Clay's face relaxed and he seemed just as relieved as I was at dropping our conversation. He followed me into Melissa's house. He seemed uncomfortable and stayed close to my side. We finally located the keg in the garage. I quickly found a cup filled with frothy, beer goodness. Clay looked at the keg as though he expected it to open its jaws and swallow him.
“Do you want anything?” I asked, wondering what his deal was.
“Uh...” Clay looked strange. What was his problem? Before I could give it much more thought we were surrounded by a group of football jocks and the ubiquitous cheerleader or two.
Louis Feldman, the quarterback on the football team clasped Clay's shoulder. I noticed the immediate tension and I had to say I was intrigued by the exchange going on in front of me. Clay was such an enigma; I understood why Maggie was so entranced by him. He had all the makings of the popular boy. Hot as hell, aloof, the sensitive loner type. But he seemed to shun all of that. If my heart wasn't so wrapped up in dumb Daniel Lowe (and if I was a backstabbing bitch) my best friend may have had a fight on her hands when it came to Clayton Reed's attention.
“Dude, you're the new kid, right?” Louis asked. Clay pulled away from him.
“Yeah,” he bit out, looking at the much larger guy with apprehension. I remembered the way he had been targeted by Paul Dewlader his first week of school and I understood his hesitation.

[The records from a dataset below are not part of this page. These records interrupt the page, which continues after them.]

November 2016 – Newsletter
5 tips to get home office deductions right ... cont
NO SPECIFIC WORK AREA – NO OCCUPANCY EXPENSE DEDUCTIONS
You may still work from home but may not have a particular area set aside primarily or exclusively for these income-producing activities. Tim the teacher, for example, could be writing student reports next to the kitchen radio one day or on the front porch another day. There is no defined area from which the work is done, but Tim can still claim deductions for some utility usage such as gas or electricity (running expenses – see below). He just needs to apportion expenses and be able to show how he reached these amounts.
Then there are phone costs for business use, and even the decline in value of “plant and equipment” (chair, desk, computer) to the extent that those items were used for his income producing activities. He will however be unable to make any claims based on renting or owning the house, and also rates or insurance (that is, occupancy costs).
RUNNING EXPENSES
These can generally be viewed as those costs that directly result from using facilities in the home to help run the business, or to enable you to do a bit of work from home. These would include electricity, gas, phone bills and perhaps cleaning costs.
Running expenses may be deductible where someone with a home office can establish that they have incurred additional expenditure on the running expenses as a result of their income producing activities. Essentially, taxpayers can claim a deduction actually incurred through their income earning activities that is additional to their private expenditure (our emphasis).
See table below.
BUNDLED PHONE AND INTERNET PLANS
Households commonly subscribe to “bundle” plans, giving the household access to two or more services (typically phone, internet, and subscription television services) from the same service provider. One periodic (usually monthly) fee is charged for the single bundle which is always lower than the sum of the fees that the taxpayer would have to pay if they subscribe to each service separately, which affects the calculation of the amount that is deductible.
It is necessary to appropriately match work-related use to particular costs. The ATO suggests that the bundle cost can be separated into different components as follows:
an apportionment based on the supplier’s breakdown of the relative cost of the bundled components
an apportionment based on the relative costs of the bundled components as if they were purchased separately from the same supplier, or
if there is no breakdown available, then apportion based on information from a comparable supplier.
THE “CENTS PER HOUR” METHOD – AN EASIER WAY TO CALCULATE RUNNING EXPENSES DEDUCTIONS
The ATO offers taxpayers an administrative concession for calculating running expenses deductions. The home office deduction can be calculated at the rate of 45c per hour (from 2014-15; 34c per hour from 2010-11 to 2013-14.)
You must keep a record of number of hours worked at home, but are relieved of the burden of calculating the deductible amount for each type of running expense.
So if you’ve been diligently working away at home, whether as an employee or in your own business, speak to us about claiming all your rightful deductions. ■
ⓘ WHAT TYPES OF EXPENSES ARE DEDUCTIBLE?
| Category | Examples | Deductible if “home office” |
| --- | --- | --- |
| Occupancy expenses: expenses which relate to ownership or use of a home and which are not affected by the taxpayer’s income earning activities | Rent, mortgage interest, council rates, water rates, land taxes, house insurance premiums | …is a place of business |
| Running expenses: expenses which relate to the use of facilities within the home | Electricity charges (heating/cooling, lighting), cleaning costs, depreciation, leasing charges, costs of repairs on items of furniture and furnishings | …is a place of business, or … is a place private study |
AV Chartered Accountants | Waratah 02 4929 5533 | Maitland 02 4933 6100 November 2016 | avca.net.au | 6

But Louis was a decent guy, if lacking a few necessary brain cells for basic functioning. Louis jerked his head in the direction of the keg. “Wanna do a keg stand? It would be seriously cool.” Clay looked like the guy had asked him to streak naked through the party.
He needed to lighten up. No one could be that uptight and not be miserable. I nodded in agreement. “Go for it, Clay. I really have to see this.” I urged, pushing him in the back as Louis slung an arm around his shoulders in a guy half hug thing that always seemed strange to me.
“I don't think so,” Clay said firmly, trying to pull away. I gave him another playful shove.